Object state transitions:
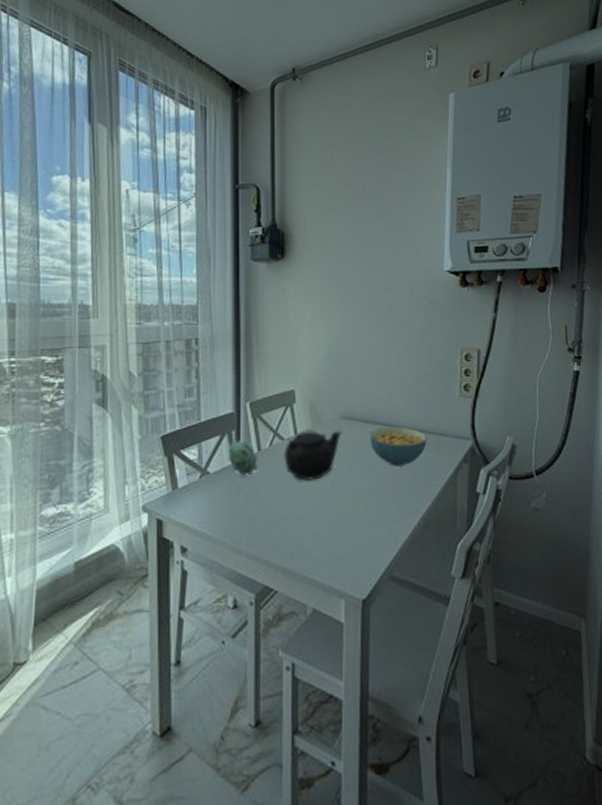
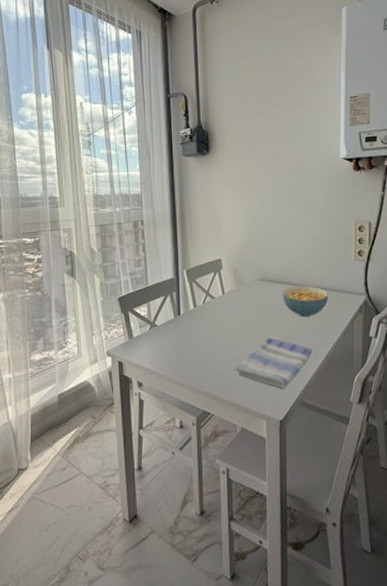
succulent plant: present [228,439,258,475] -> none [171,298,194,327]
teapot: present [284,430,341,481] -> none [214,290,260,330]
dish towel: none [305,491,406,557] -> present [233,337,313,388]

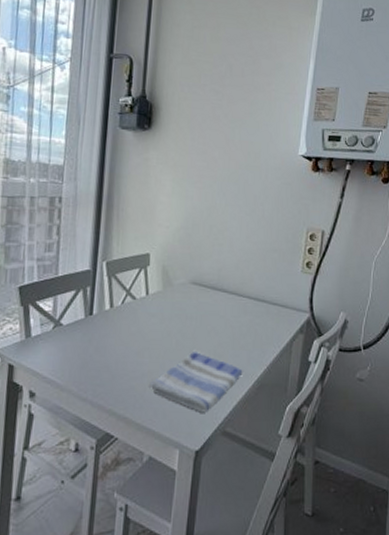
cereal bowl: present [282,285,329,317] -> none [216,294,268,332]

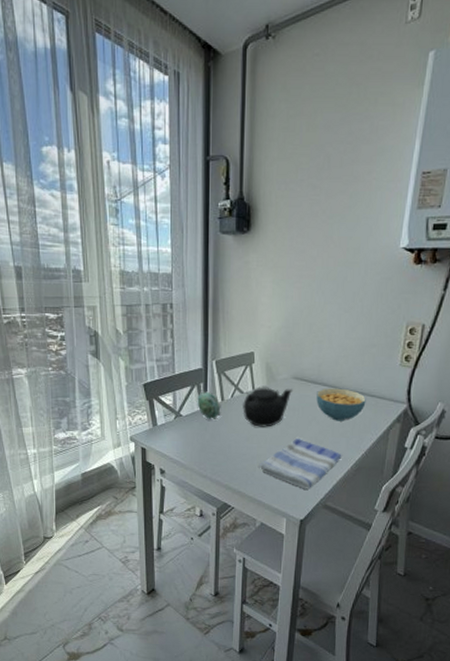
succulent plant: none [81,295,110,329] -> present [197,390,221,419]
teapot: none [134,292,190,339] -> present [243,387,292,427]
cereal bowl: none [216,294,268,332] -> present [316,388,366,421]

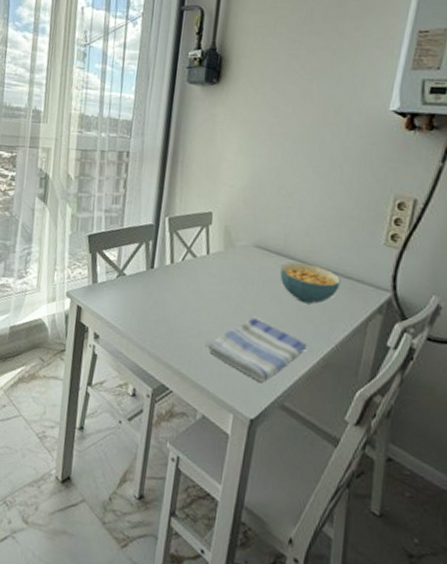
succulent plant: present [197,390,221,419] -> none [143,249,170,284]
teapot: present [243,387,292,427] -> none [193,252,253,301]

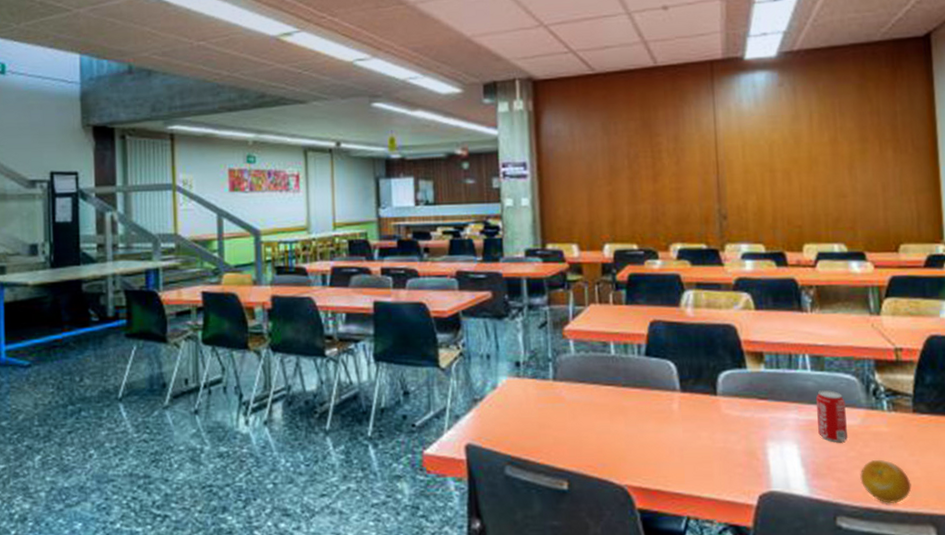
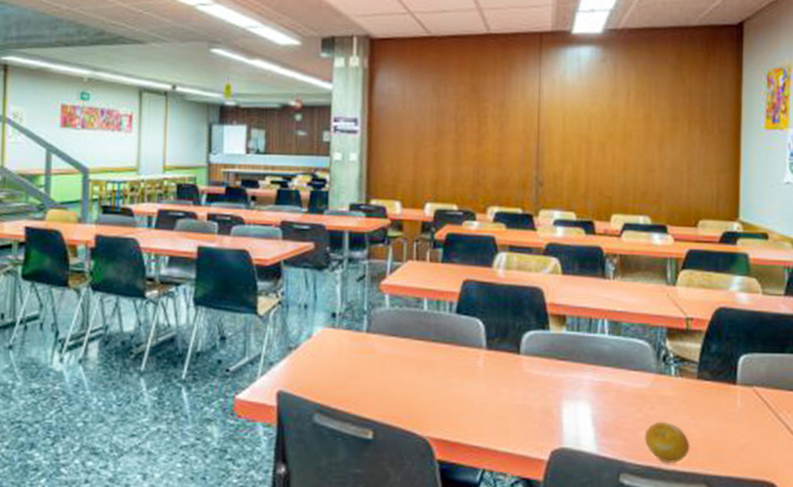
beverage can: present [816,390,848,442] -> none [610,354,637,403]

* PROBLEM
Set down every record once more, word for word, without pictures.

* TASK RESPONSE
succulent plant: present [228,439,258,475] -> none [171,298,194,327]
teapot: present [284,430,341,481] -> none [214,290,260,330]
dish towel: none [305,491,406,557] -> present [233,337,313,388]

cereal bowl: present [282,285,329,317] -> none [216,294,268,332]

succulent plant: none [81,295,110,329] -> present [197,390,221,419]
teapot: none [134,292,190,339] -> present [243,387,292,427]
cereal bowl: none [216,294,268,332] -> present [316,388,366,421]

succulent plant: present [197,390,221,419] -> none [143,249,170,284]
teapot: present [243,387,292,427] -> none [193,252,253,301]

beverage can: present [816,390,848,442] -> none [610,354,637,403]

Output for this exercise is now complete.